The average HRG cost= £4,000.

Range of HRG costs= £300 to £20,000

Percentage variation across range= (20,000-300/300)*100= 6,567%

By use of HRG, the Department of Health can rank hospitals depending on their relative cost efficiency. The index scale used is an average of costs of all the hospitals. If the average is a score of 100, hospitals’ figures are compared to this score (Maybin 2007). This way, hospitals ensure that their costs are moderated.

HRG can be seen as an incentive to hospitals to ensure that their costs are at an average and if the costs are continuously above average, the hospitals risk going out of business. By use of HRG, the government can know the cost efficient hospitals. These are the hospitals that have shown efficient use of resources at their disposal.

For the government to reward the efficient hospitals, it uses a mechanism called PbR (Payment by Results). It does this by providing more efficient hospitals with more resources than the less efficient ones. This method tries to be more rewarding to hospitals that treat many patients. HRG gives evidence of the average costs per case that a hospital incurs. For example, according to Department of Health statistics, in 2007 and 2008, the cost of offering tests related to stomach illnesses was £407.

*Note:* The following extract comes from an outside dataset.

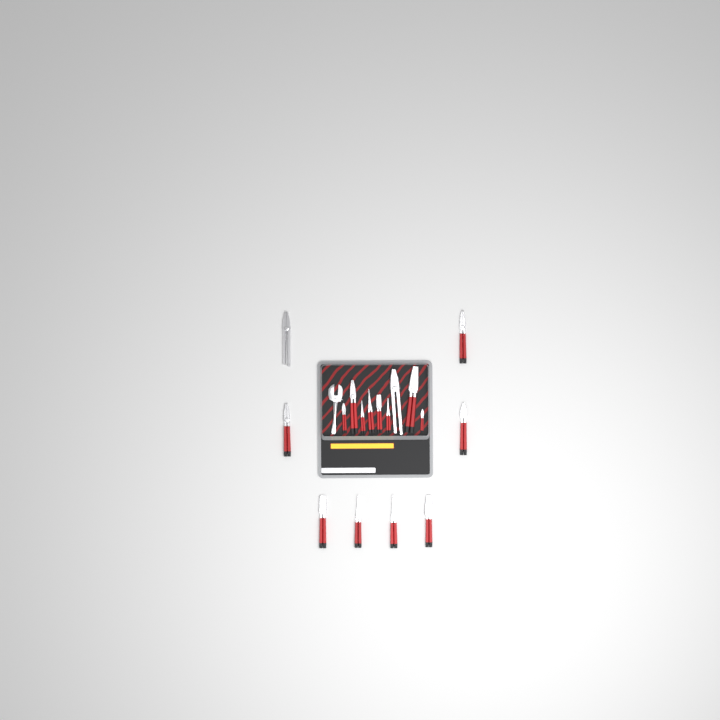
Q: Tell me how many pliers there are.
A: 17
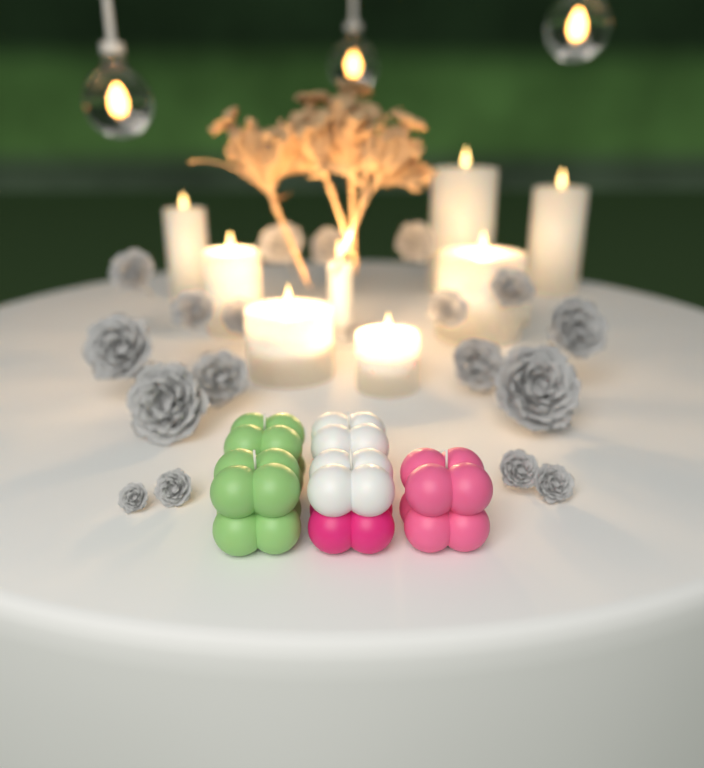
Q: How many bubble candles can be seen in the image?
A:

This is the money allocated to all hospitals for such an operation (Maybin 2007). This way, the government can know the average amount of money that every hospital requires. When the numbers of admissions are high, the government reward will also be high. Therefore, Payment by Results has helped to improve efficiency, activity and quality of medical services. However, it involves high costs, which may be, accompanied by low levels of demand for medical services. In addition, it has made it difficult to establish new technology in specialist health facilities.

Recommendations/ Conclusion

Some of the improvements that can be made to the problems facing performance management are:

The government can standardize the referral rates that are currently varying by as high as 200%. Additionally, health care tariffs for outpatients can be reduced. For instance, home chemotherapy charges can be reduced to a third of the current charges. Lastly, innovation should be improved. For instance, the mean time for UK’s NHS to adopt a new idea is 17 years. This should be revised because developments in existing and new diseases are often changing (Maybin 2007).


Llewellyn, S & Northcott, D 2005, ‘The Average Hospital’, Accounting, Organizations and Society, vol. 30 no. 6, pp. 555-583.

Maybin, J 2007, Briefing: Payment by Results. Web.

Measuring hospital performance 2003. Web.

Northcott, D & Llewellyn, S 2003, ‘The “Ladder of Success” in Healthcare: The UK National Reference Costing Exercise’, Management Accounting Research, vol. 14 no.2, pp. 51-66.